WHAT YOU ARE ASKED TO DO → Quote the entries that follow exactly, leaving none out.

Transcribed page contents:
^^^^^^^^^^^^^^^^
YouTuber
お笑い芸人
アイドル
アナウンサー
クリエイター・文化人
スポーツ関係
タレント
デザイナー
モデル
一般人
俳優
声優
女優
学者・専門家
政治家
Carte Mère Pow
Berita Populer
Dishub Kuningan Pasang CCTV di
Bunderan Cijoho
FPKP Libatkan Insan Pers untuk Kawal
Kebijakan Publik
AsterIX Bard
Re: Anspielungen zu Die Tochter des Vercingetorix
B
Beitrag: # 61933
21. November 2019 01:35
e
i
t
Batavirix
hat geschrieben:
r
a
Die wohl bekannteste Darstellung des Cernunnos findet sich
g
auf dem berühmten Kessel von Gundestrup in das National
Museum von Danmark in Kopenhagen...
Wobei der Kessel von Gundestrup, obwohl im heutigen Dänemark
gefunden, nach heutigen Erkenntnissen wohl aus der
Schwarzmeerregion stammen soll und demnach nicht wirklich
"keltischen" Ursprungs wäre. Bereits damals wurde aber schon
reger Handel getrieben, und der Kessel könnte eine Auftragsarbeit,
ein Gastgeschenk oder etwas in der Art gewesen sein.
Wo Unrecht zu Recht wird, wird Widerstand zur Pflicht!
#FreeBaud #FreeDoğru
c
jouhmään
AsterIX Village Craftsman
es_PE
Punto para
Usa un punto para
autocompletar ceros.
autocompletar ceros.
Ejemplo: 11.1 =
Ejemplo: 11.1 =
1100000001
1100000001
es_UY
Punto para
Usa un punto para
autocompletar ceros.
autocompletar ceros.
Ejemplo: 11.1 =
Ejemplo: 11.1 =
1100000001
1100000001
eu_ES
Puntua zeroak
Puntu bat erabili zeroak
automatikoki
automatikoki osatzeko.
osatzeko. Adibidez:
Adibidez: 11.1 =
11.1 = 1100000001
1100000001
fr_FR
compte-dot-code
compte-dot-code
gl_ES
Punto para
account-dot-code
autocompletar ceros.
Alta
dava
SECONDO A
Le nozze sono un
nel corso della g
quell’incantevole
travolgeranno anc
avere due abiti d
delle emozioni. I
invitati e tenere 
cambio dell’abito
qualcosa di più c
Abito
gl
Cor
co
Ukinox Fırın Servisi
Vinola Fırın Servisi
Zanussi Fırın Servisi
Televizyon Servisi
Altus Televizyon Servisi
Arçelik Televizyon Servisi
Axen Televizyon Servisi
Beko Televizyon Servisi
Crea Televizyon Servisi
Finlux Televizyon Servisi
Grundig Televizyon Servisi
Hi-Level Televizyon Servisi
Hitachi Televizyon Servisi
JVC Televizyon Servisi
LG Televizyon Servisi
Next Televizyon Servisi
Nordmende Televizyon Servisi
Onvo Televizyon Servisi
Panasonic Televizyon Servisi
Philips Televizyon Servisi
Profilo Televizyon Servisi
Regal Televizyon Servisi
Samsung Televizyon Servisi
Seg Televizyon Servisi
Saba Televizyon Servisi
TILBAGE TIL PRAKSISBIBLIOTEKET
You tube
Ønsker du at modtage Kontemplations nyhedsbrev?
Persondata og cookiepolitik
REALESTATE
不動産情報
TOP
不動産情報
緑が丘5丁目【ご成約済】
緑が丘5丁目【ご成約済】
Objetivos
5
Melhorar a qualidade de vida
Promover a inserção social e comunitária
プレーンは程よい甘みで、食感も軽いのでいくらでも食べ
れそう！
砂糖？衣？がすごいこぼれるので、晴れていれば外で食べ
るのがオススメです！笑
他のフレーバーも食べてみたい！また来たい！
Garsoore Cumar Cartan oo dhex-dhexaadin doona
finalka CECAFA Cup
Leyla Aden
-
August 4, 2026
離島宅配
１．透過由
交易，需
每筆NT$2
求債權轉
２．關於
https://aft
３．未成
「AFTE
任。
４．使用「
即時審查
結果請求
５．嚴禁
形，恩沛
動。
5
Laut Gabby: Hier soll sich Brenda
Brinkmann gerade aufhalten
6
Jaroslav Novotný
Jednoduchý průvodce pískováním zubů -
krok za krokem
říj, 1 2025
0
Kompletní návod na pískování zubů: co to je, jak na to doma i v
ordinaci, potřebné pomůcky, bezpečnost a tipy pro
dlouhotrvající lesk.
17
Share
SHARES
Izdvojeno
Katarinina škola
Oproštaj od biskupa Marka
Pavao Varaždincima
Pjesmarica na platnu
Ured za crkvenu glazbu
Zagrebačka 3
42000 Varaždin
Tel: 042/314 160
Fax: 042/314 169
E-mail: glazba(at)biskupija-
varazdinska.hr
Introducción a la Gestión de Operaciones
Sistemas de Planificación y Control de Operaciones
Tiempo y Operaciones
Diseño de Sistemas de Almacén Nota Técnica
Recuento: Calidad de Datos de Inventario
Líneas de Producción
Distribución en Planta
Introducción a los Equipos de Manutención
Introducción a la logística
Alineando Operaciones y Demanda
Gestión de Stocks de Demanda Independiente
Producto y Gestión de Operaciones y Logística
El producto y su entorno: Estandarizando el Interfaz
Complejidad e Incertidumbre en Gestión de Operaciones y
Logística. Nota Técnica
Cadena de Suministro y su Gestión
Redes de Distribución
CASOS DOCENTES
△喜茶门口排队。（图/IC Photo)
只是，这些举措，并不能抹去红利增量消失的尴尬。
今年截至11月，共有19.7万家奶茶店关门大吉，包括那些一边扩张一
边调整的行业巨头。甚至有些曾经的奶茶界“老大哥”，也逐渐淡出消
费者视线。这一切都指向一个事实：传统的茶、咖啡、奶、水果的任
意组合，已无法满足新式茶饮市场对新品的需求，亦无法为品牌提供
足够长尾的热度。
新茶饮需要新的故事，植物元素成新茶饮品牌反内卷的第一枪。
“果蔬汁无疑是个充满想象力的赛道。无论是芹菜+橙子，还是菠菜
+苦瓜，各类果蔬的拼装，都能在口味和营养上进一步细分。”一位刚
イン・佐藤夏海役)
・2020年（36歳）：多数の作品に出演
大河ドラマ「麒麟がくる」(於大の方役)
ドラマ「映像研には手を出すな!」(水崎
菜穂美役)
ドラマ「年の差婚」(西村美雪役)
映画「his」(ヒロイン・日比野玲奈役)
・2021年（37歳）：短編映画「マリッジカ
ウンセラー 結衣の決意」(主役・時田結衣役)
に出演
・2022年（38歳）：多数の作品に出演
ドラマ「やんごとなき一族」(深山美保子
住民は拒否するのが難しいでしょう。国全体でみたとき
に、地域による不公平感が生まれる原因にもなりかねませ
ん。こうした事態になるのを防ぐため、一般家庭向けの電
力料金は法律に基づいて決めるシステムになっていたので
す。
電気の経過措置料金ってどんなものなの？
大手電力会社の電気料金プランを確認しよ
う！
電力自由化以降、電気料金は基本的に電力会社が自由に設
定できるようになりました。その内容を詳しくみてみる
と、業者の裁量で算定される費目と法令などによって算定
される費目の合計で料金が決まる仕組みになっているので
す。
^^^^^^^^^^^^^^^^
EXERCISE RESPONSE →
YouTuber
お笑い芸人
アイドル
アナウンサー
クリエイター・文化人
スポーツ関係
タレント
デザイナー
モデル
一般人
俳優
声優
女優
学者・専門家
政治家
Carte Mère Pow
Berita Populer
Dishub Kuningan Pasang CCTV di
Bunderan Cijoho
FPKP Libatkan Insan Pers untuk Kawal
Kebijakan Publik
AsterIX Bard
Re: Anspielungen zu Die Tochter des Vercingetorix
B
Beitrag: # 61933
21. November 2019 01:35
e
i
t
Batavirix
hat geschrieben:
r
a
Die wohl bekannteste Darstellung des Cernunnos findet sich
g
auf dem berühmten Kessel von Gundestrup in das National
Museum von Danmark in Kopenhagen...
Wobei der Kessel von Gundestrup, obwohl im heutigen Dänemark
gefunden, nach heutigen Erkenntnissen wohl aus der
Schwarzmeerregion stammen soll und demnach nicht wirklich
"keltischen" Ursprungs wäre. Bereits damals wurde aber schon
reger Handel getrieben, und der Kessel könnte eine Auftragsarbeit,
ein Gastgeschenk oder etwas in der Art gewesen sein.
Wo Unrecht zu Recht wird, wird Widerstand zur Pflicht!
#FreeBaud #FreeDoğru
c
jouhmään
AsterIX Village Craftsman
es_PE
Punto para
Usa un punto para
autocompletar ceros.
autocompletar ceros.
Ejemplo: 11.1 =
Ejemplo: 11.1 =
1100000001
1100000001
es_UY
Punto para
Usa un punto para
autocompletar ceros.
autocompletar ceros.
Ejemplo: 11.1 =
Ejemplo: 11.1 =
1100000001
1100000001
eu_ES
Puntua zeroak
Puntu bat erabili zeroak
automatikoki
automatikoki osatzeko.
osatzeko. Adibidez:
Adibidez: 11.1 =
11.1 = 1100000001
1100000001
fr_FR
compte-dot-code
compte-dot-code
gl_ES
Punto para
account-dot-code
autocompletar ceros.
Alta
dava
SECONDO A
Le nozze sono un
nel corso della g
quell’incantevole
travolgeranno anc
avere due abiti d
delle emozioni. I
invitati e tenere 
cambio dell’abito
qualcosa di più c
Abito
gl
Cor
co
Ukinox Fırın Servisi
Vinola Fırın Servisi
Zanussi Fırın Servisi
Televizyon Servisi
Altus Televizyon Servisi
Arçelik Televizyon Servisi
Axen Televizyon Servisi
Beko Televizyon Servisi
Crea Televizyon Servisi
Finlux Televizyon Servisi
Grundig Televizyon Servisi
Hi-Level Televizyon Servisi
Hitachi Televizyon Servisi
JVC Televizyon Servisi
LG Televizyon Servisi
Next Televizyon Servisi
Nordmende Televizyon Servisi
Onvo Televizyon Servisi
Panasonic Televizyon Servisi
Philips Televizyon Servisi
Profilo Televizyon Servisi
Regal Televizyon Servisi
Samsung Televizyon Servisi
Seg Televizyon Servisi
Saba Televizyon Servisi
TILBAGE TIL PRAKSISBIBLIOTEKET
You tube
Ønsker du at modtage Kontemplations nyhedsbrev?
Persondata og cookiepolitik
REALESTATE
不動産情報
TOP
不動産情報
緑が丘5丁目【ご成約済】
緑が丘5丁目【ご成約済】
Objetivos
5
Melhorar a qualidade de vida
Promover a inserção social e comunitária
プレーンは程よい甘みで、食感も軽いのでいくらでも食べ
れそう！
砂糖？衣？がすごいこぼれるので、晴れていれば外で食べ
るのがオススメです！笑
他のフレーバーも食べてみたい！また来たい！
Garsoore Cumar Cartan oo dhex-dhexaadin doona
finalka CECAFA Cup
Leyla Aden
-
August 4, 2026
離島宅配
１．透過由
交易，需
每筆NT$2
求債權轉
２．關於
https://aft
３．未成
「AFTE
任。
４．使用「
即時審查
結果請求
５．嚴禁
形，恩沛
動。
5
Laut Gabby: Hier soll sich Brenda
Brinkmann gerade aufhalten
6
Jaroslav Novotný
Jednoduchý průvodce pískováním zubů -
krok za krokem
říj, 1 2025
0
Kompletní návod na pískování zubů: co to je, jak na to doma i v
ordinaci, potřebné pomůcky, bezpečnost a tipy pro
dlouhotrvající lesk.
17
Share
SHARES
Izdvojeno
Katarinina škola
Oproštaj od biskupa Marka
Pavao Varaždincima
Pjesmarica na platnu
Ured za crkvenu glazbu
Zagrebačka 3
42000 Varaždin
Tel: 042/314 160
Fax: 042/314 169
E-mail: glazba(at)biskupija-
varazdinska.hr
Introducción a la Gestión de Operaciones
Sistemas de Planificación y Control de Operaciones
Tiempo y Operaciones
Diseño de Sistemas de Almacén Nota Técnica
Recuento: Calidad de Datos de Inventario
Líneas de Producción
Distribución en Planta
Introducción a los Equipos de Manutención
Introducción a la logística
Alineando Operaciones y Demanda
Gestión de Stocks de Demanda Independiente
Producto y Gestión de Operaciones y Logística
El producto y su entorno: Estandarizando el Interfaz
Complejidad e Incertidumbre en Gestión de Operaciones y
Logística. Nota Técnica
Cadena de Suministro y su Gestión
Redes de Distribución
CASOS DOCENTES
△喜茶门口排队。（图/IC Photo)
只是，这些举措，并不能抹去红利增量消失的尴尬。
今年截至11月，共有19.7万家奶茶店关门大吉，包括那些一边扩张一
边调整的行业巨头。甚至有些曾经的奶茶界“老大哥”，也逐渐淡出消
费者视线。这一切都指向一个事实：传统的茶、咖啡、奶、水果的任
意组合，已无法满足新式茶饮市场对新品的需求，亦无法为品牌提供
足够长尾的热度。
新茶饮需要新的故事，植物元素成新茶饮品牌反内卷的第一枪。
“果蔬汁无疑是个充满想象力的赛道。无论是芹菜+橙子，还是菠菜
+苦瓜，各类果蔬的拼装，都能在口味和营养上进一步细分。”一位刚
イン・佐藤夏海役)
・2020年（36歳）：多数の作品に出演
大河ドラマ「麒麟がくる」(於大の方役)
ドラマ「映像研には手を出すな!」(水崎
菜穂美役)
ドラマ「年の差婚」(西村美雪役)
映画「his」(ヒロイン・日比野玲奈役)
・2021年（37歳）：短編映画「マリッジカ
ウンセラー 結衣の決意」(主役・時田結衣役)
に出演
・2022年（38歳）：多数の作品に出演
ドラマ「やんごとなき一族」(深山美保子
住民は拒否するのが難しいでしょう。国全体でみたとき
に、地域による不公平感が生まれる原因にもなりかねませ
ん。こうした事態になるのを防ぐため、一般家庭向けの電
力料金は法律に基づいて決めるシステムになっていたので
す。
電気の経過措置料金ってどんなものなの？
大手電力会社の電気料金プランを確認しよ
う！
電力自由化以降、電気料金は基本的に電力会社が自由に設
定できるようになりました。その内容を詳しくみてみる
と、業者の裁量で算定される費目と法令などによって算定
される費目の合計で料金が決まる仕組みになっているので
す。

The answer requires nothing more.